Arbeitsauftrag.
Kannst du den unten stehenden Text über die Pubertät als Zerreißprobe für Familien nach seinem letzten Satz fortsetzen?

Pubertät - eine Zerreißprobe für Familien

Wie Familie doch gelingen kann


Die Zeit zwischen dem 12. Und dem 18. Lebensjahr bringt viele Familien an den Rand der Verzweiflung. Gerade eben haben unsere Kinder noch den Disney-Club im Fernsehen gesehen, schon wachsen die ersten Barthaare, man führt zu Hause Diskussionen über Duschen, gefärbte Haare, Weggehen oder gar Zigaretten und das erste Bier. Diese Zeit ist bei unseren Jugendlichen von dem großen Wunsch geprägt, sich von der früheren kindlichen Identität und damit dem Elternhaus abzugrenzen und Abstand zu gewinnen. Wo wenige Monate zuvor noch die Eltern wie Götter auf den Thron gehoben wurden, streben die Kids plötzlich nach Selbstbestimmung und Selbstfindung, wollen mit ihrer Familie nichts mehr zu tun haben, oder allemal nur noch die Zeit mit uns verbringen, die für Taxifahrten zum Fußball oder Ballet oder um nicht zu verhungern gerade eben notwendig ist. Es ist ihr Wunsch, nun erwachsen zu sein. Eine Zeit, die für viele Eltern zur Zerreißprobe wird. Spannend ist, dass sich in fast allen Familien mit Jugendlichen Verhaltensmuster feststellen lassen, die sich sehr ähnlich sind.

Zu prüfende Daten.
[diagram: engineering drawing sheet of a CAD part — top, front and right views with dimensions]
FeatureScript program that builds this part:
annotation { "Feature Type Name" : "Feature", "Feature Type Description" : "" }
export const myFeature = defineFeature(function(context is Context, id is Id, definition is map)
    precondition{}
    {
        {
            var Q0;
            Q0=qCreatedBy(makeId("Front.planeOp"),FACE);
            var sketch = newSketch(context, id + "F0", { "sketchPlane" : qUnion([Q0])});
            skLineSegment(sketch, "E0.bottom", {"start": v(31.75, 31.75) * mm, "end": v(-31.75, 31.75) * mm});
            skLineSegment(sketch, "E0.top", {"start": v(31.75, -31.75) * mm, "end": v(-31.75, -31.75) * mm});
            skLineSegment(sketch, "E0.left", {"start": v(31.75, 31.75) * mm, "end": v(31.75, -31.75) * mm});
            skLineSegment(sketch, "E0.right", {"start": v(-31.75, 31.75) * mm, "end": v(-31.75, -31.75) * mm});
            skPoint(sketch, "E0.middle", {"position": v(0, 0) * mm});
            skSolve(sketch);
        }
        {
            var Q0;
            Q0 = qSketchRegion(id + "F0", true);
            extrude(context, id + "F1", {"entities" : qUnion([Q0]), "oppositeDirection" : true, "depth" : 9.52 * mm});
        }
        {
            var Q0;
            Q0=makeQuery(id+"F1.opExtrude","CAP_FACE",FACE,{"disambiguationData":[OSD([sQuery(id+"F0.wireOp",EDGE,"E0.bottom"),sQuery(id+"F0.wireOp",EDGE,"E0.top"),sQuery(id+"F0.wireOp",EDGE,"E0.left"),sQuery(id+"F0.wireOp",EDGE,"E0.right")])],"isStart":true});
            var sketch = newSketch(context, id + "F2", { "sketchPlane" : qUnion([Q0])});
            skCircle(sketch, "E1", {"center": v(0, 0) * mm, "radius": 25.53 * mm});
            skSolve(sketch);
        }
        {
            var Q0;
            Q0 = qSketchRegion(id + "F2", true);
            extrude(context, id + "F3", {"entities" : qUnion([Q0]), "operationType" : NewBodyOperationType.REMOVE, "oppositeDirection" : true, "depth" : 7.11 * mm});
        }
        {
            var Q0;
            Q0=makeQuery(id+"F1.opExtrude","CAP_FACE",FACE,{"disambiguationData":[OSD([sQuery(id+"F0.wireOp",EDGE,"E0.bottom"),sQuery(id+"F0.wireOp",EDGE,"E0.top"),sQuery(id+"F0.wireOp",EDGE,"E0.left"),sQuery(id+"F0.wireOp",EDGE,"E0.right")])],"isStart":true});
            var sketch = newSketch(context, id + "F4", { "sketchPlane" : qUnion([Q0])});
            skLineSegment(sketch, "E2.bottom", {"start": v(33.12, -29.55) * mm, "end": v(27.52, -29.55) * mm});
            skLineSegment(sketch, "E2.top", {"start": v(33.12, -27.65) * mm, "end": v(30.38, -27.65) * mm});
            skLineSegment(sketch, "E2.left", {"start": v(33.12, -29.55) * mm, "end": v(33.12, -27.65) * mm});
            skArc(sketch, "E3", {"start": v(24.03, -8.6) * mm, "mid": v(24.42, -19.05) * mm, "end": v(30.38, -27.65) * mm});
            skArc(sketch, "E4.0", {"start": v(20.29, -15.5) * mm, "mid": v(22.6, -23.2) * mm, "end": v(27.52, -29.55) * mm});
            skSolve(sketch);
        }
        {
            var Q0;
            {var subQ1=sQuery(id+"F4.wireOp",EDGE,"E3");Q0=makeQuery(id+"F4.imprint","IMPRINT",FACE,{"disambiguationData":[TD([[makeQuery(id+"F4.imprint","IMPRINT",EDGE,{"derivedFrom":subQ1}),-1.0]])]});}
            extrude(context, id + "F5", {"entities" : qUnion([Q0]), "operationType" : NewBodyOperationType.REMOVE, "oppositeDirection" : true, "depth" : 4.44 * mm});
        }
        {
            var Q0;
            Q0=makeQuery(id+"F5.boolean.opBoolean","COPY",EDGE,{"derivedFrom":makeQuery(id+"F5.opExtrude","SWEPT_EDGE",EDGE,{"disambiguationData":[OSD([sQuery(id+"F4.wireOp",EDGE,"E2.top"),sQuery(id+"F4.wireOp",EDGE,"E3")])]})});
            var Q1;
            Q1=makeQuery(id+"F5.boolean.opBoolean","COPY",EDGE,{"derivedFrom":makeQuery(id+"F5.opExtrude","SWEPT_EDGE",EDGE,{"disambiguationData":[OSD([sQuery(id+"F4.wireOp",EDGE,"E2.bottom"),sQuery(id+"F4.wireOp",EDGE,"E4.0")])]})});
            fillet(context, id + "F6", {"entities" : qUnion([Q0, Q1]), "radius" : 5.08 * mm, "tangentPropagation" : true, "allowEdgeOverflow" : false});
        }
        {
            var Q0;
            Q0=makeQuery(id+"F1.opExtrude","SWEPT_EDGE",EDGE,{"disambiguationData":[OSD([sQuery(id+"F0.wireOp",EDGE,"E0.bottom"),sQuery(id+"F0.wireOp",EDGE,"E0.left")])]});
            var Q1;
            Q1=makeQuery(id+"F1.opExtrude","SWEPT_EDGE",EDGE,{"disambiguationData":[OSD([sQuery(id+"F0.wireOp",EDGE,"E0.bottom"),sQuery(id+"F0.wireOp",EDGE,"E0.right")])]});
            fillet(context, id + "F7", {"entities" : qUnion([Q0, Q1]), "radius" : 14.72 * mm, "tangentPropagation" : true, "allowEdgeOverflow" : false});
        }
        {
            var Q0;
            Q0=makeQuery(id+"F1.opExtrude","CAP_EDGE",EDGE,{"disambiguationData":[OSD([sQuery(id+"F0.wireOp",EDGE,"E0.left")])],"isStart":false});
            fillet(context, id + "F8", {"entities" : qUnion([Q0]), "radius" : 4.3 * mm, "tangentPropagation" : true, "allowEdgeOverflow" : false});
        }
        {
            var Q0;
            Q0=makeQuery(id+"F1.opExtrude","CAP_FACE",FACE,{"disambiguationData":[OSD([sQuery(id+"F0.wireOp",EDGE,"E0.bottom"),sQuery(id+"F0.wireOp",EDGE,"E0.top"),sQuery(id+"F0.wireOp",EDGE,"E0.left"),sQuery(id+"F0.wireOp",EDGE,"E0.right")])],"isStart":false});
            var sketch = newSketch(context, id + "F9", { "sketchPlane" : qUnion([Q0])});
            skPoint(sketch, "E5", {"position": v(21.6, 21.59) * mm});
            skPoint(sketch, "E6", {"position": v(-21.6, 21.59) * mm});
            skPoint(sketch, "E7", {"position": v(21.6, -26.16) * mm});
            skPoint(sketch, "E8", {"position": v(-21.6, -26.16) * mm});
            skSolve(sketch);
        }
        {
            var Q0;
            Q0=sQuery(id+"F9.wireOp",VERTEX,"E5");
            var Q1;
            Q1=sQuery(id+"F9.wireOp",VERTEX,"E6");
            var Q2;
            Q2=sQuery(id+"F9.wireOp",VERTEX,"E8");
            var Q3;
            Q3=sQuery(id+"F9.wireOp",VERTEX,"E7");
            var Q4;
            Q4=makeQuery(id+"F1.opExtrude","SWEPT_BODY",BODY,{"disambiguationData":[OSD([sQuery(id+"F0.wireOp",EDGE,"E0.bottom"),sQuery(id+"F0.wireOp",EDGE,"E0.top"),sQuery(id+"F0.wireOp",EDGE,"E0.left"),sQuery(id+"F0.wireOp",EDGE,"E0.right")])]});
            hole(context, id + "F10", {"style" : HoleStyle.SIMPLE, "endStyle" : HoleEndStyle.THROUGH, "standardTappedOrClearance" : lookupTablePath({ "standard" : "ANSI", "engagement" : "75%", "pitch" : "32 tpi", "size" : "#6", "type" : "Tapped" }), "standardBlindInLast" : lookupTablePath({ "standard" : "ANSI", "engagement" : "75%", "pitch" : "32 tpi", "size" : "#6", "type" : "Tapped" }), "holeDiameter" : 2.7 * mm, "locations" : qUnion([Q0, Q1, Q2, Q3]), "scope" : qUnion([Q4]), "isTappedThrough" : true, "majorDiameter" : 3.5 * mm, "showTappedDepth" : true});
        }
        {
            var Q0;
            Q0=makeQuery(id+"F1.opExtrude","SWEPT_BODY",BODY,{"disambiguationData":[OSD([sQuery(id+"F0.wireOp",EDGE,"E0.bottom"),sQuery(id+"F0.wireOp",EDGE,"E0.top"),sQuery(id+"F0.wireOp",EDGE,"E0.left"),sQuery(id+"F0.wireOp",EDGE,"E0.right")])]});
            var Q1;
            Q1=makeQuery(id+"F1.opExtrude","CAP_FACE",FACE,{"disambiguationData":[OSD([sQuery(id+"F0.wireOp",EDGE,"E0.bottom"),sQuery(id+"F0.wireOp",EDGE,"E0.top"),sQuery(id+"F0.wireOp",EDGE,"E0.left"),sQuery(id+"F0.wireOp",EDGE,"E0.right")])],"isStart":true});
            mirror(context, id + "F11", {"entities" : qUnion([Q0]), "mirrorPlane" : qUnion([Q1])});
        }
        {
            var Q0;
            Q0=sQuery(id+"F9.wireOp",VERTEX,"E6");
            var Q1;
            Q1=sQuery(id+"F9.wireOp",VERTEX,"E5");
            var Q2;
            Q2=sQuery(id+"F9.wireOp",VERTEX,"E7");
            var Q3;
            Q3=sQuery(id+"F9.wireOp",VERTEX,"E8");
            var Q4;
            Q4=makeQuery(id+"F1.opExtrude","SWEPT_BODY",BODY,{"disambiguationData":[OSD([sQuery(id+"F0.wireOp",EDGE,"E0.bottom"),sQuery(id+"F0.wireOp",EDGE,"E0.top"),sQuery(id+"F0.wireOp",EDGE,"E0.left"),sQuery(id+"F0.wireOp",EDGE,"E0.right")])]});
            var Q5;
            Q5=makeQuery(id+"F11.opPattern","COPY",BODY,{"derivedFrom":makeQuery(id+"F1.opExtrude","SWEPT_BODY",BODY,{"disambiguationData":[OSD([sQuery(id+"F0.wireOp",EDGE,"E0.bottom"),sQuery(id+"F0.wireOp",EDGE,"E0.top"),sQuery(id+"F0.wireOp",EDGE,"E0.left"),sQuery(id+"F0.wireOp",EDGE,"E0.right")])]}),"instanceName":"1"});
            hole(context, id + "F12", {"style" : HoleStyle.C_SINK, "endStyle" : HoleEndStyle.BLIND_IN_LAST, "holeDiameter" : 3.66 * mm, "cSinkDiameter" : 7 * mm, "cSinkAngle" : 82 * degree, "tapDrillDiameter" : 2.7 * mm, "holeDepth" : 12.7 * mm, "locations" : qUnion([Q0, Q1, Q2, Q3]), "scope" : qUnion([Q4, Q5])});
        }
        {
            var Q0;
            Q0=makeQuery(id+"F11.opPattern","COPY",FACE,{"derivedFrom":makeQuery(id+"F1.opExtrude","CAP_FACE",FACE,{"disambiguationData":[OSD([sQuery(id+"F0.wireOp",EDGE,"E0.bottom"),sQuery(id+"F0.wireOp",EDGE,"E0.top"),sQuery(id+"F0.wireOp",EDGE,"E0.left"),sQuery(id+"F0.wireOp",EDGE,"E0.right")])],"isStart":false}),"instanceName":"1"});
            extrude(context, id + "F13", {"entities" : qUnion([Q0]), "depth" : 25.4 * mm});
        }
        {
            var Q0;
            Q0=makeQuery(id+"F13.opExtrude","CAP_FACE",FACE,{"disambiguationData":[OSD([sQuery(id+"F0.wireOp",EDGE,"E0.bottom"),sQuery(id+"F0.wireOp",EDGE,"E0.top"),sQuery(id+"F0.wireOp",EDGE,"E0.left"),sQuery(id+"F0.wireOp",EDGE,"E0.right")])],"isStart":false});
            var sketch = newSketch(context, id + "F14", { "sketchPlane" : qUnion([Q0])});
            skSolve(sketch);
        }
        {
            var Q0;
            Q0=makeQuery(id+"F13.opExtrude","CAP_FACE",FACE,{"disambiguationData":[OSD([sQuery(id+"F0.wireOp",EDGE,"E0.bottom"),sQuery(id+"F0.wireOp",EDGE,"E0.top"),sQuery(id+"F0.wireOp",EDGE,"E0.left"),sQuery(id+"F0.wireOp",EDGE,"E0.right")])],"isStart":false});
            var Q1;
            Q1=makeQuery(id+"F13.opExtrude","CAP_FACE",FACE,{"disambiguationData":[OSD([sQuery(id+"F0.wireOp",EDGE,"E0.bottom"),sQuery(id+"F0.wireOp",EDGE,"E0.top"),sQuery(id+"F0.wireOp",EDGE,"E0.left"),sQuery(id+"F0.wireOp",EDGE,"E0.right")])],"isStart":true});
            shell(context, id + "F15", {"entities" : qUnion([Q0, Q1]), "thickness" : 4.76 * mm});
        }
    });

Antwort zur Aufgabe.
In der Pubertät entwickelt ein Jugendlicher ein ganz neuartiges Bewusstsein für die eigene unverwechselbare Identität. Gleichzeitig werden Teenager immer sensibler in der Wahrnehmung der eigenen seelischen und auch körperlichen Versehrtheit. Die Jugendlichen werden in dieser Zeitspanne der Selbstfindung von einem starken Unsicherheitsgefühl begleitet; sie neigen zu Gefühlsausbrüchen, die zwischen einem totalen Hochgefühl und tiefen emotionalen Abgründen schwanken. Es gibt Phasen, in denen sie apathisch herumhängen, sich zurückziehen und vor Langweile nicht aus dem Bett kriechen. Im nächsten Moment strotzen sie vor Energie und Lebensfreude. Um die eigene Unsicherheit zu überdecken, zeigen sich Teenager gerne großspurig und vorlaut. So versuchen sie die Welt um sich herum davon zu überzeugen, dass sie selbstbewusster und stärker sind, als sie sich eigentlich fühlen.


Pubertät bedeutet, Risiko auszutesten. Jugendliche müssen experimentieren, Grenzen austesten - ihre eigenen und die anderer Menschen. Es ist eine Zeit, in der Konflikte zur Tagesordnung gehören. Dies alles ist Bestandteil des langwierigen Lernprozess – einem Versuch, das eigene Leben in den Griff zu bekommen und für sich selbst Entscheidungen zu treffen.